The other day I reviewed John Reid’s book about John O’Shea and Pacific Films (Whatever It Takes, VUP) and noted how difficult it has always been in New Zealand to be a visionary. This film reinforces that impression. The obstacles to success in the 1980s were enormous, not least that no one had ever had pop success like that from New Zealand before. No one had any experience – they were all sleep-deprived pioneers.

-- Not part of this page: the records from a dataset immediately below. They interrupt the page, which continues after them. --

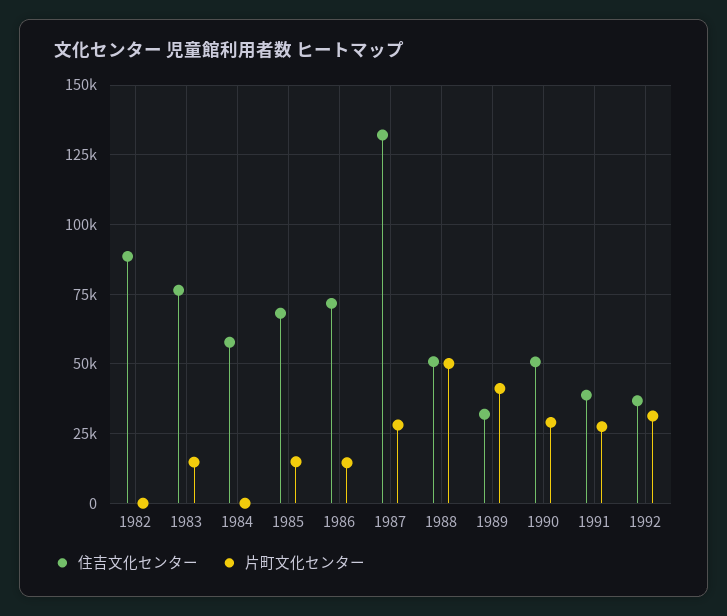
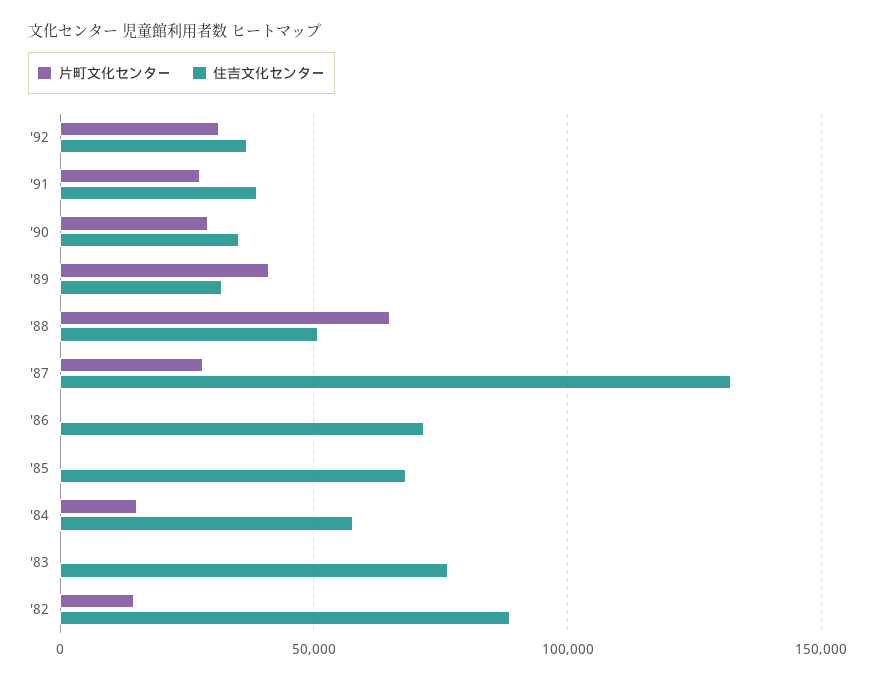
片町文化センター, 1982: 0 -> 15000
片町文化センター, 1983: 15000 -> 0
片町文化センター, 1984: 0 -> 15000
片町文化センター, 1985: 15000 -> 0
片町文化センター, 1986: 15000 -> 0
片町文化センター, 1988: 50000 -> 65000
住吉文化センター, 1990: 50000 -> 35000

This film honours all that work, all that ambition, without sugar-coating the mistakes and missteps that were made. It presents the music well – and sent me back to Submarine Bells which was my second favourite album after Brave Words which I still listen to often – the archive material is excellent and Phillipps’ own personal collection is kind of staggering. No wonder the museum exhibition (Things Change; Otago Museum 2018) was such a good idea.
Aside from the music, the film makes a case for past and current Chills to be the finest T-shirt wearers in NZ music history. Phillipps’ most famous attire might be the leather jacket or that Pink Frost sweater, but time and again there are images of the band wearing killer T-shirts – really desirable items – even in the present day interviews.
Films like this usually pull the rug from you just before the end – the arc of redemption requires one more great low before any rejoicing – but Parnell’s film, and Phillipps himself, doesn’t sink to that. So much so that maybe the title is the wrong way around – it should be The Tragedy and Triumph of Martin Phillipps.
The Chills: The Triumph and Tragedy of Martin Phillipps is rated M for offensive language (not that you’d notice) and drug references (that you might) and is playing in fine cinemas across New Zealand now.
*A version of this film will eventually play on TV as it has some funding from NZ On Air.